Why the change? Well, as I said above, digital technology is changing the investment world and crowdfunding, which relies heavily on digital technology, is moving into the investment world and bringing more money to the same investment opportunities that were previously only available to accredited investors. The SEC is looking at these rules for the first time since 1982. There are about 9 million accredited investors in the United States in 2015. If the rules were set over thirty years ago the dollar values of the rules are way different due to inflation. In other words, a million dollars net worth in 1982 was worth a lot more than it is today. We’ll see what the SEC does.
Why Are Accredited Investors Important?
The entrepreneurial dream in America is to start a business with someone else’s money. Accredited investors are the ideal source of that money. There are all kinds of entrepreneurs among alternative investment start ups; they actively pursue accredited investors. Why? Accredited investors are more dependable and sophisticated as a capital source. That’s why. They tend to know more about the risks of investment and are usually less anxious.
The real problem with alternative investments and investors is the problem of due diligence. The alternative category has less financial information and less regular reporting. An investor is more out there on their own when evaluating an alternative investment. That’s one of the central problems of raising capital for alternative investment start ups.
This problem is beginning to draw attention and creative solutions. Matt Burk, who I’ve written about previously in this blog, has just launched a new division in his business, Fairway America. That division is SBREfunds.com and they are designed to bring accredited investors and new small balance real estate (SBRE) companies together. SBREfund provides a platform for doing due diligence. Accredited investors are attracted by the free information they are provided and the opportunities to ask due diligence questions directly to new start ups and more established businesses as well.

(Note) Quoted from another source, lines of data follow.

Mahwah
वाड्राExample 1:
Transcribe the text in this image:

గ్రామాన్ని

The interactions between accredited investors and alternative investment funds and start ups requires either very sophisticated investors who can gather financial information and background insight about the investment side, or a moderator who is that sophisticated person and can provide guidance. Matt Burk and the Lance Peterson of SPREfund are those moderators. They coach accredited investors about what the right questions are and what the biggest concerns are. They are offering something new in the alternative investment space and it is gaining traction.
More About Accredited Investors
There are new things happening and largely as a result of the way digital technology opens up the investment space. SBRE and real estate investment is, of course, not the only game in town seeking accredited investors. Most of the digital start ups around the country (and especially in Silicon Valley) are also alternative investments. They eagerly pursue angel investors and then venture capitalists, both of whom are by definition accredited investors.

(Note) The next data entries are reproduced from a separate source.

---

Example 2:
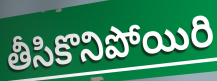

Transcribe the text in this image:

తీసికొనిపోయిరి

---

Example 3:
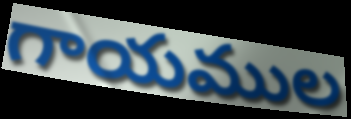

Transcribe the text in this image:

గాయముల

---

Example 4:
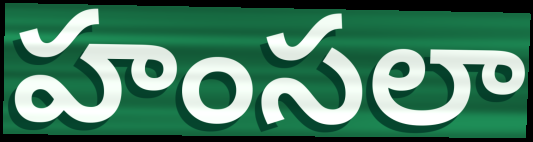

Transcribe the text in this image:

హంసలా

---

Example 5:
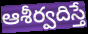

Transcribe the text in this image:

There are lots of hands out when it comes to places to invest money. Are there enough accredited investors to keep the start up space and the various other alternative investment spaces healthy and expanding? That’s why the SEC rule changes are significant. If the SEC makes the rules require much higher net worth then a lot of people will be cut out of these alternative investment spaces.
The financial crash of 2008 was the last time the investment space contracted dramatically. The entire financial world was shaken, as most everybody knows, but the way it happened is significant. It all started with financial rules about mortgage types. As those rules became more and more lax too many people got involved with bad financial arrangements and the banks themselves became predatory. There has been a lot written about it, Freefall by Joe Stiglitz is one of the better books I’ve read about those issues.

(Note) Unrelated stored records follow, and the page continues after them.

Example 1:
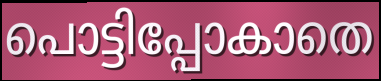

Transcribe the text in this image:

പൊട്ടിപ്പോകാതെ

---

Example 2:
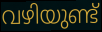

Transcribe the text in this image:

വഴിയുണ്ട്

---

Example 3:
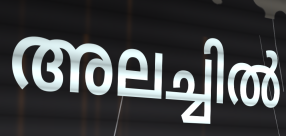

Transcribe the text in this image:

അലച്ചിൽ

Can the SEC’s rule changes be a step in the opposite direction that goes too far? Possibly, the US economy doesn’t need another financial disaster that starts with the rules of the financial community. Fortunately, the SEC advisory committee that met in October, 2014 took into account the needs and concerns of the angel investment community and is interested in expanding the accredited investor class. This committee reports to the SECs top executive decision making team and is likely to influence the final decisions about rule changes. At his point it’s not clear when final decision will be made.